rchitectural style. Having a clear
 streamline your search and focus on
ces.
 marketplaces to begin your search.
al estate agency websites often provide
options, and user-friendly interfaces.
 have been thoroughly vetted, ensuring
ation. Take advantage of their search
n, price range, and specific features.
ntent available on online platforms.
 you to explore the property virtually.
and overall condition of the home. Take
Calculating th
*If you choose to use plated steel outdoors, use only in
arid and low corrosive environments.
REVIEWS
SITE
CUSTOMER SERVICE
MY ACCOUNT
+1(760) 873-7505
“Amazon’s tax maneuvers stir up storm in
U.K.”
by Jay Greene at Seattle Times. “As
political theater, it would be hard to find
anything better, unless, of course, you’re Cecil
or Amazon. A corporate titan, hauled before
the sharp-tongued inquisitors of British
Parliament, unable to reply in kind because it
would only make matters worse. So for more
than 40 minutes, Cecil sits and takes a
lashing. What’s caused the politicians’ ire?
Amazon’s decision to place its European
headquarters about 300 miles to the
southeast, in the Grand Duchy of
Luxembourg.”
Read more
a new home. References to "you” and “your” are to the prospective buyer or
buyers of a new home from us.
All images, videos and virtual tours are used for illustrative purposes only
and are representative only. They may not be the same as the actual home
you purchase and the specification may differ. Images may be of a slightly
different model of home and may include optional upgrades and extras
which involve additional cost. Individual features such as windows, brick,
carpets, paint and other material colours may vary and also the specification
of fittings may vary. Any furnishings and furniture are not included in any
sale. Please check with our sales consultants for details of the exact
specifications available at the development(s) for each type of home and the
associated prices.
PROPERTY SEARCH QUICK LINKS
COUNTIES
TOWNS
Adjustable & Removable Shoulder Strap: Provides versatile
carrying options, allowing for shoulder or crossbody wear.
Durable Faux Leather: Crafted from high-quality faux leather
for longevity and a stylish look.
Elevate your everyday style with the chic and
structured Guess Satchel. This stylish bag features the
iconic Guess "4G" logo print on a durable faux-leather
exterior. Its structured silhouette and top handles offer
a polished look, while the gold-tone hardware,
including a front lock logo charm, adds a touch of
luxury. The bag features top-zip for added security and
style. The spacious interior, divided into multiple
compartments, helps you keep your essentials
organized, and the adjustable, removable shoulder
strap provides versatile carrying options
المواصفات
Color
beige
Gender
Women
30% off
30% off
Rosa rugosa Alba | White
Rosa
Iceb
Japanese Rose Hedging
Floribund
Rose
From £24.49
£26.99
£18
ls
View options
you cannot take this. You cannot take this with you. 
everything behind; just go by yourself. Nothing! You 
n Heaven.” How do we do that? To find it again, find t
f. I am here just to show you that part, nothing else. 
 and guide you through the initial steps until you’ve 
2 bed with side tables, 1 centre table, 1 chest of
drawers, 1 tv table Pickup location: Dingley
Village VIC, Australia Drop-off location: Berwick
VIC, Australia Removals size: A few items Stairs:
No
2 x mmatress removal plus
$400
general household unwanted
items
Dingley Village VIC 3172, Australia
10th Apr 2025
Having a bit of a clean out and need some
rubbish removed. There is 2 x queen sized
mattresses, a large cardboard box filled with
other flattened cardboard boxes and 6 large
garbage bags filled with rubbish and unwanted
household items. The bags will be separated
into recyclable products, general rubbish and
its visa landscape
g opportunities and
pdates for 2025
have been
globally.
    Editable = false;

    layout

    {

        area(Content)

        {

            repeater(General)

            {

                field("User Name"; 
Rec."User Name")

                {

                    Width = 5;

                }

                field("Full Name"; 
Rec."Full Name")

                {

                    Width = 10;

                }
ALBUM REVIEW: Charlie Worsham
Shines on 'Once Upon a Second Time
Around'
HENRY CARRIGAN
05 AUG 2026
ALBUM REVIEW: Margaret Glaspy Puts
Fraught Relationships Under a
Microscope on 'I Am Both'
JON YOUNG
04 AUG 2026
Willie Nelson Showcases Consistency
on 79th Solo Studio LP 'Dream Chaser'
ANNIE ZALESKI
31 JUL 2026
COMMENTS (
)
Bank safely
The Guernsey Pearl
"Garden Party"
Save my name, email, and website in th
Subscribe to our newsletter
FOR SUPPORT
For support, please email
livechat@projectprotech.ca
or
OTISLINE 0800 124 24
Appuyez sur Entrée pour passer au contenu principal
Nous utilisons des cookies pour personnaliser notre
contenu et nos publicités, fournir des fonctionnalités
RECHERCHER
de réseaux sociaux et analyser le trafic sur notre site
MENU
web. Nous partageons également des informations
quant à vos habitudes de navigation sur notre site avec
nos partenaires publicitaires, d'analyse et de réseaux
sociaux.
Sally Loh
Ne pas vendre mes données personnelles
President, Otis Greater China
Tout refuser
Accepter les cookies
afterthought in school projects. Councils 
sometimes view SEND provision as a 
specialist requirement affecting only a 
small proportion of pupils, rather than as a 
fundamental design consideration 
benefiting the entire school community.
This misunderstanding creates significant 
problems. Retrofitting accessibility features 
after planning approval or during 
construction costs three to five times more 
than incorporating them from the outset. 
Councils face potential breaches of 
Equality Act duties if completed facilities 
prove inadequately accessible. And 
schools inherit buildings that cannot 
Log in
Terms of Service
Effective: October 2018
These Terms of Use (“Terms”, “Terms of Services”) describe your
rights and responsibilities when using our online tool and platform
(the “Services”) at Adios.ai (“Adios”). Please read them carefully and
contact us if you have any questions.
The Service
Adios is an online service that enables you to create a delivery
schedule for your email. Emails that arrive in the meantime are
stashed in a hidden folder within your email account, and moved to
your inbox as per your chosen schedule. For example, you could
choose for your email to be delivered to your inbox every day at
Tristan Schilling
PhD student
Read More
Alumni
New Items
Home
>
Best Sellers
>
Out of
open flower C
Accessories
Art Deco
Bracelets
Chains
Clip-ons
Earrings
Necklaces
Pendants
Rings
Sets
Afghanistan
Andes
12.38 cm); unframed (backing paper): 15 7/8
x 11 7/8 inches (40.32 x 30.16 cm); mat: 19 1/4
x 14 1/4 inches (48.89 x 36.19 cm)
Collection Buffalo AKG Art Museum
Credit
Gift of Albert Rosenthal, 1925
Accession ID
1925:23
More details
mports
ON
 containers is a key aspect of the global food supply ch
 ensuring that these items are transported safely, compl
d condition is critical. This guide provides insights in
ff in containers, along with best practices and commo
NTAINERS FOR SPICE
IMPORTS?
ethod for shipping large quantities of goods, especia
◇ ◇ ◇
Your answer should be a single number: the count of lines in the listing that contain the word "bags".

2